**Task to carry out:**
Could you reproduce every line of the material below word for word, leaving out the pictures?

━━━━━━━━━━━━━━━━━━━━━━━━━━━━━━

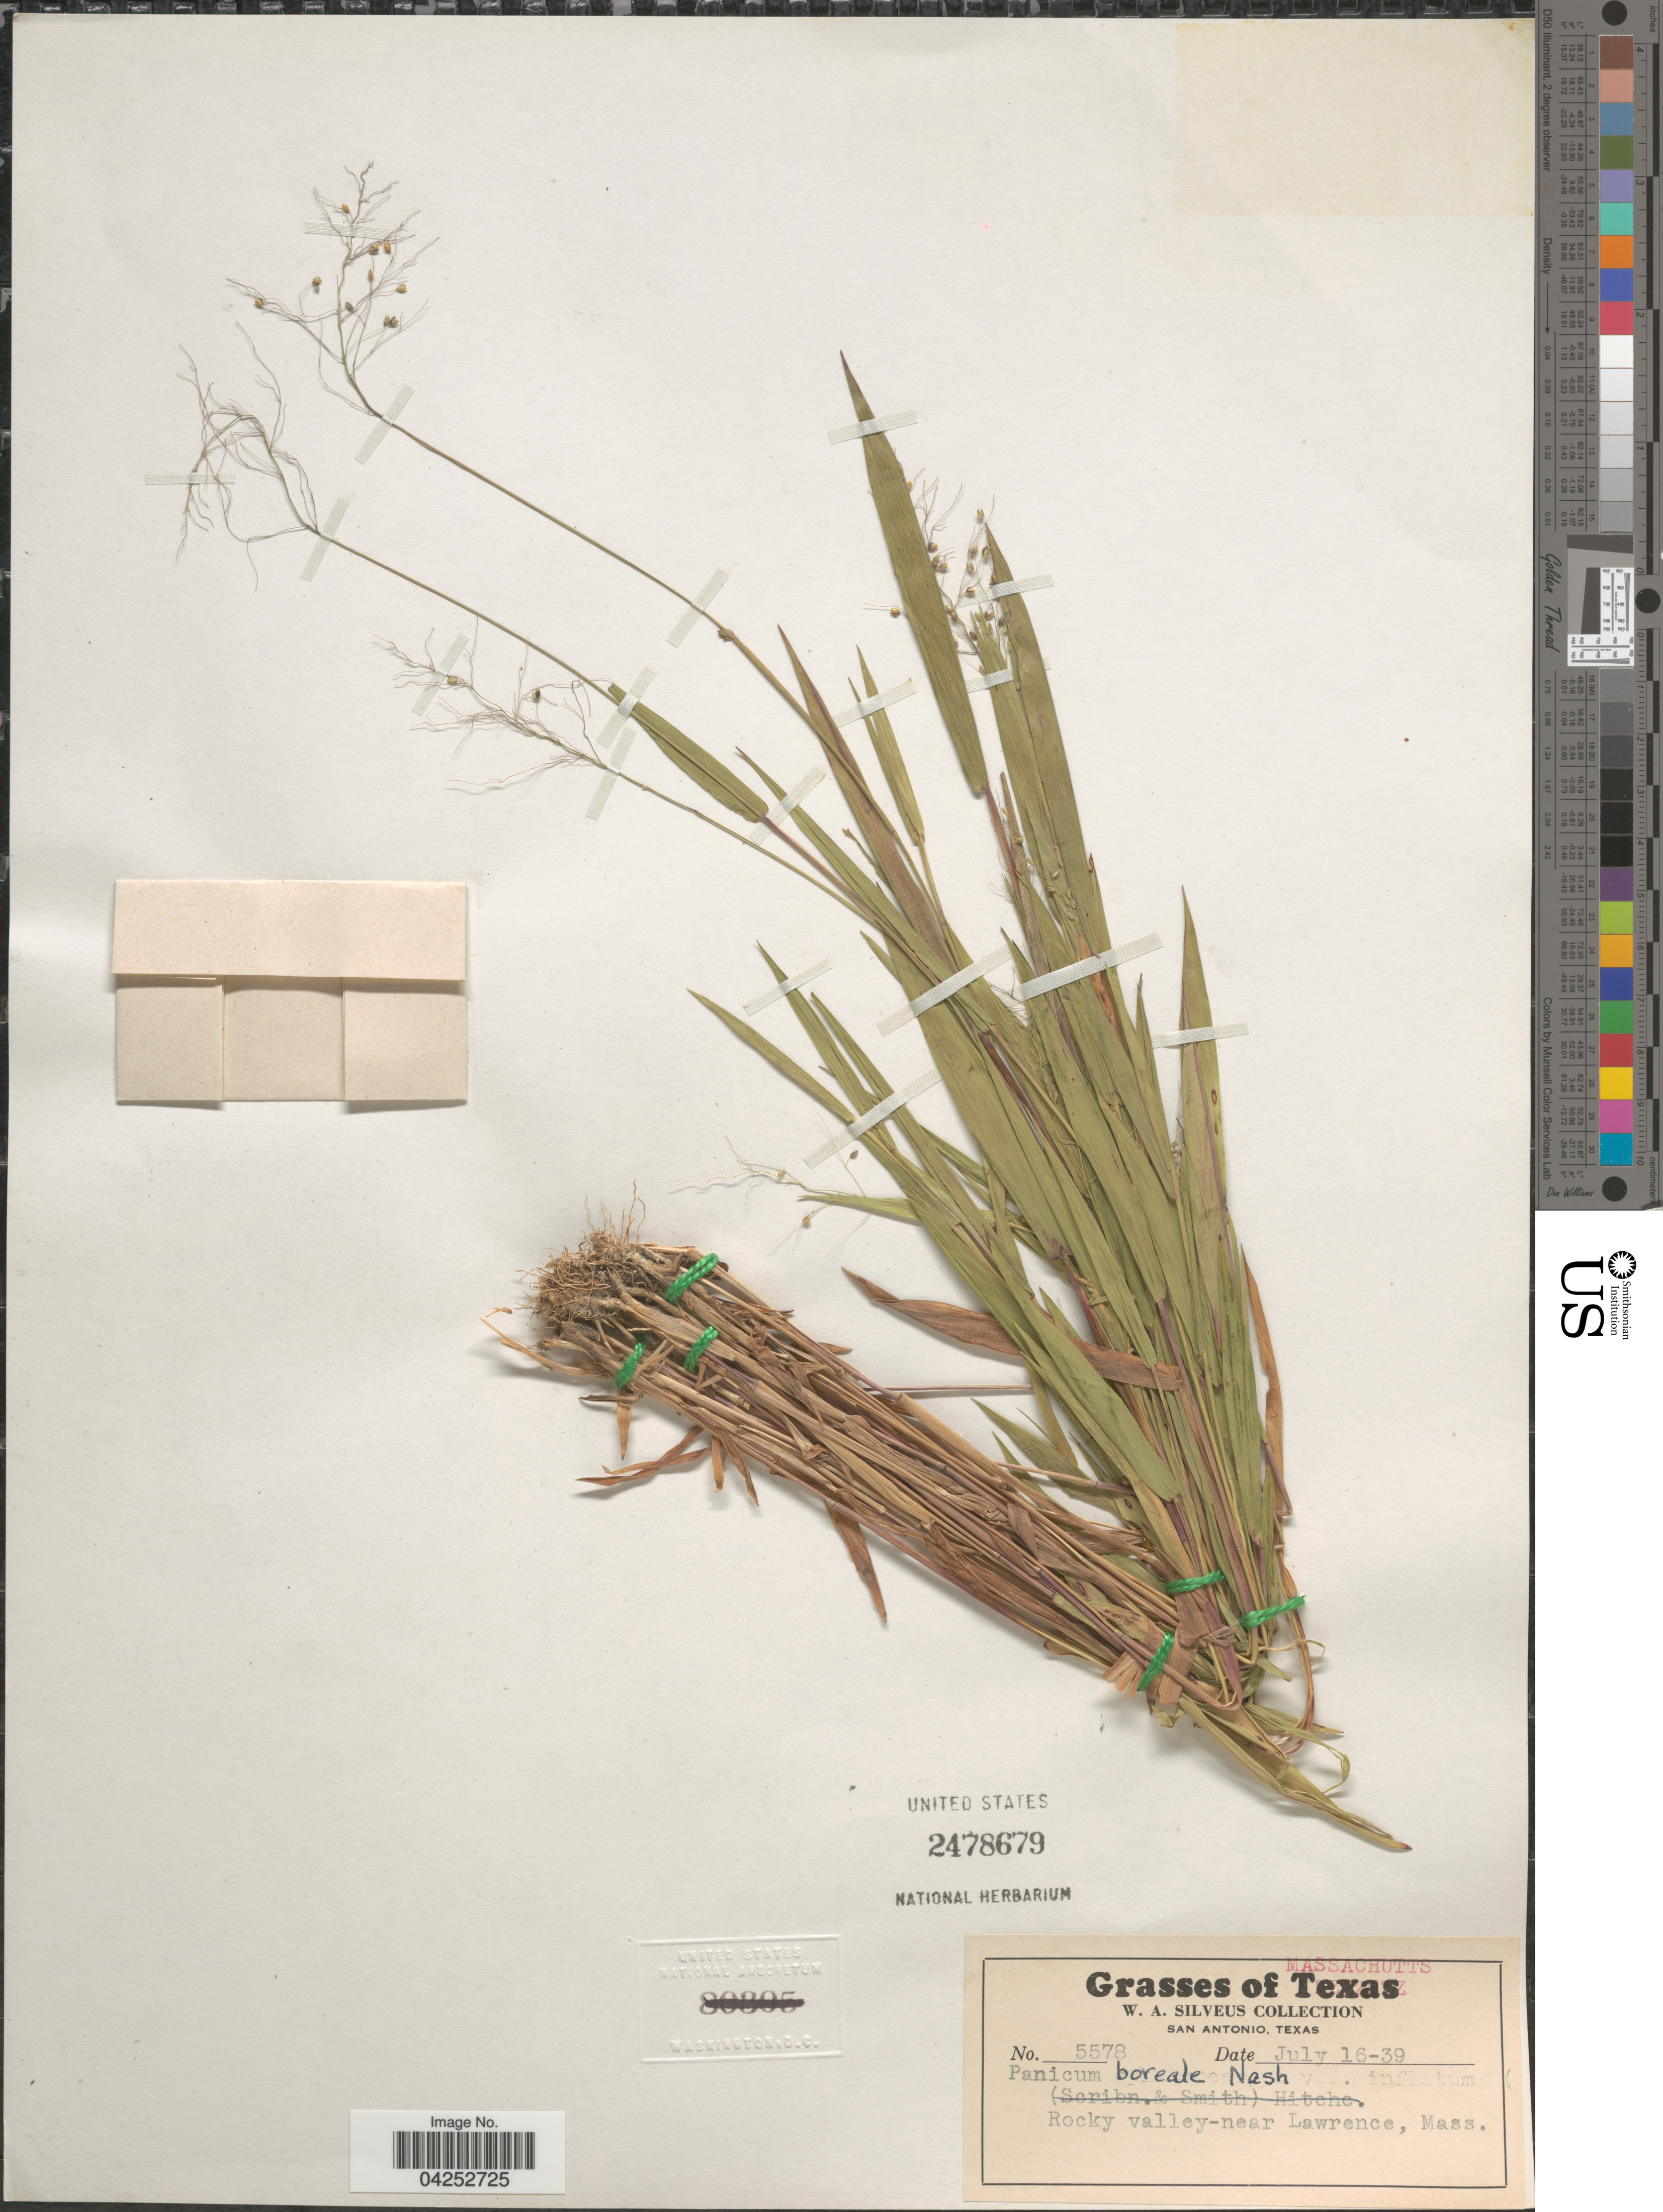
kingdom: Plantae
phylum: Tracheophyta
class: Liliopsida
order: Poales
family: Poaceae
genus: Dichanthelium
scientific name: Dichanthelium boreale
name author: (Nash) Freckmann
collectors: W. Silveus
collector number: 5578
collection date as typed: Transcribed d/m/y: 16/7/39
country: United States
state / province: Massachusetts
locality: Rocky valley - near Lawrence.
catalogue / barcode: US 2478679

━━━━━━━━━━━━━━━━━━━━━━━━━━━━━━

**Answer for this exercise:**
kingdom: Plantae
phylum: Tracheophyta
class: Liliopsida
order: Poales
family: Poaceae
genus: Dichanthelium
scientific name: Dichanthelium boreale
name author: (Nash) Freckmann
collectors: W. Silveus
collector number: 5578
collection date as typed: Transcribed d/m/y: 16/7/39
country: United States
state / province: Massachusetts
locality: Rocky valley - near Lawrence.
catalogue / barcode: US 2478679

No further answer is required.